◆ **REQUIREMENT**
In your copy, leave out the pictures; write out all the data exactly.
<<<<
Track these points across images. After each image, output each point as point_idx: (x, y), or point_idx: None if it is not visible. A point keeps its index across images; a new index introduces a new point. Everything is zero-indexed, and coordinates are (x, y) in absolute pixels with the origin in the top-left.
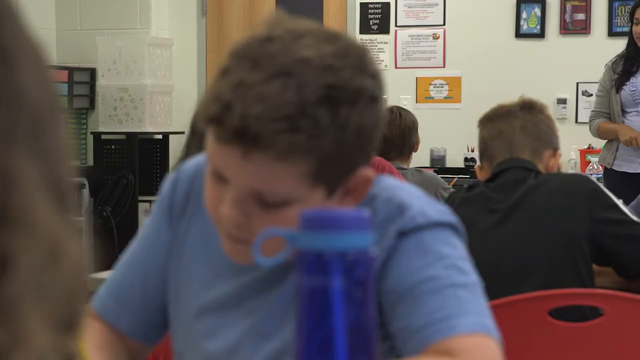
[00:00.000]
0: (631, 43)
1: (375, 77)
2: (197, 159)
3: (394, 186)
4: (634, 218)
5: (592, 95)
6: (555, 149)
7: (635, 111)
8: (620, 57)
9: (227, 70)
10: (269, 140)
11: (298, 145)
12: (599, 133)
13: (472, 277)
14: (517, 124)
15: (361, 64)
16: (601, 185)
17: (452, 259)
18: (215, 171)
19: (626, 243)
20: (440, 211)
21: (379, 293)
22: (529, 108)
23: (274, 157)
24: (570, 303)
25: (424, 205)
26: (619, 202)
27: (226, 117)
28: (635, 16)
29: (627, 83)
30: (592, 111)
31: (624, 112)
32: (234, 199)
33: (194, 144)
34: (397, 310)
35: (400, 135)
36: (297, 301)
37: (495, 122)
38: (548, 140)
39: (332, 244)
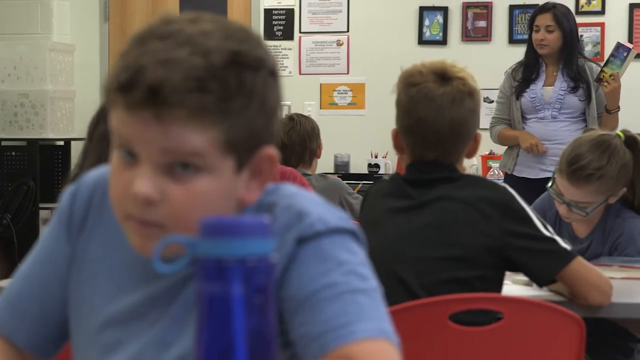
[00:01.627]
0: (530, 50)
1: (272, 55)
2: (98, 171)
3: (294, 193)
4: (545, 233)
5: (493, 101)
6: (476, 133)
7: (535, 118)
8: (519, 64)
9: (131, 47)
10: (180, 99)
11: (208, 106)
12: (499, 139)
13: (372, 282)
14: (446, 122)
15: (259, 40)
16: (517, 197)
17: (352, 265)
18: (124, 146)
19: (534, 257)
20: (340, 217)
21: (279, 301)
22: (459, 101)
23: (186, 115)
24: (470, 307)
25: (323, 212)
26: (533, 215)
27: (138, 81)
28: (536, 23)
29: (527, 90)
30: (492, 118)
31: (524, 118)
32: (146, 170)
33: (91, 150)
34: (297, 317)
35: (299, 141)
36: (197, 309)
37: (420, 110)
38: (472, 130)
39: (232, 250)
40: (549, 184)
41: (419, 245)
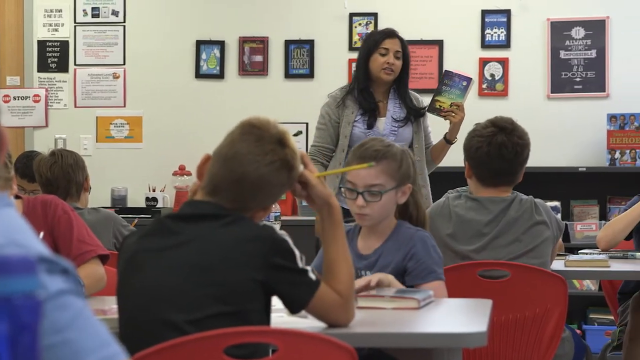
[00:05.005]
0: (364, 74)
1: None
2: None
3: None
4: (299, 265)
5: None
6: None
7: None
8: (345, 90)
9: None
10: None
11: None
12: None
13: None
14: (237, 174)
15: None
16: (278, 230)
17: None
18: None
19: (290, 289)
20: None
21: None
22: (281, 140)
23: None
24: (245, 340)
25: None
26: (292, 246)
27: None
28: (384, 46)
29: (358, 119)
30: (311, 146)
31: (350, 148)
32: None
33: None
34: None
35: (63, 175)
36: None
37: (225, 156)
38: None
>>>>
◆ **SOLUTION**
Track these points across images. After each image, output each point as point_idx: (x, y), or point_idx: None if it is not visible. A point keeps its index across images; a new index introduces a new point. Everything is zero-indexed, and coordinates are (x, y) in absolute pixels with the origin in the top-left.
[00:00.000]
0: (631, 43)
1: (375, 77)
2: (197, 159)
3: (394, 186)
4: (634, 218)
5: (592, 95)
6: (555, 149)
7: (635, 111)
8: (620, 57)
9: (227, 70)
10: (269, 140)
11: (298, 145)
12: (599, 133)
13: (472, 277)
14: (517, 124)
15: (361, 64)
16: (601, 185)
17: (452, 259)
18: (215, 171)
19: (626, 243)
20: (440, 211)
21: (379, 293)
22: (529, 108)
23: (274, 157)
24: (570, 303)
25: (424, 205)
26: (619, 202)
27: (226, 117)
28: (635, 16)
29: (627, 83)
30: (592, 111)
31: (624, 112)
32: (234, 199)
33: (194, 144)
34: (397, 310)
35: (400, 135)
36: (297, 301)
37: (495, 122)
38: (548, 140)
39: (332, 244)
[00:01.627]
0: (530, 50)
1: (272, 55)
2: (98, 171)
3: (294, 193)
4: (545, 233)
5: (493, 101)
6: (476, 133)
7: (535, 118)
8: (519, 64)
9: (131, 47)
10: (180, 99)
11: (208, 106)
12: (499, 139)
13: (372, 282)
14: (446, 122)
15: (259, 40)
16: (517, 197)
17: (352, 265)
18: (124, 146)
19: (534, 257)
20: (340, 217)
21: (279, 301)
22: (459, 101)
23: (186, 115)
24: (470, 307)
25: (323, 212)
26: (533, 215)
27: (138, 81)
28: (536, 23)
29: (527, 90)
30: (492, 118)
31: (524, 118)
32: (146, 170)
33: (91, 150)
34: (297, 317)
35: (299, 141)
36: (197, 309)
37: (420, 110)
38: (472, 130)
39: (232, 250)
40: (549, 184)
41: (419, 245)
[00:05.005]
0: (364, 74)
1: None
2: None
3: None
4: (299, 265)
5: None
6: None
7: None
8: (345, 90)
9: None
10: None
11: None
12: None
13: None
14: (237, 174)
15: None
16: (278, 230)
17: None
18: None
19: (290, 289)
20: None
21: None
22: (281, 140)
23: None
24: (245, 340)
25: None
26: (292, 246)
27: None
28: (384, 46)
29: (358, 119)
30: (311, 146)
31: (350, 148)
32: None
33: None
34: None
35: (63, 175)
36: None
37: (225, 156)
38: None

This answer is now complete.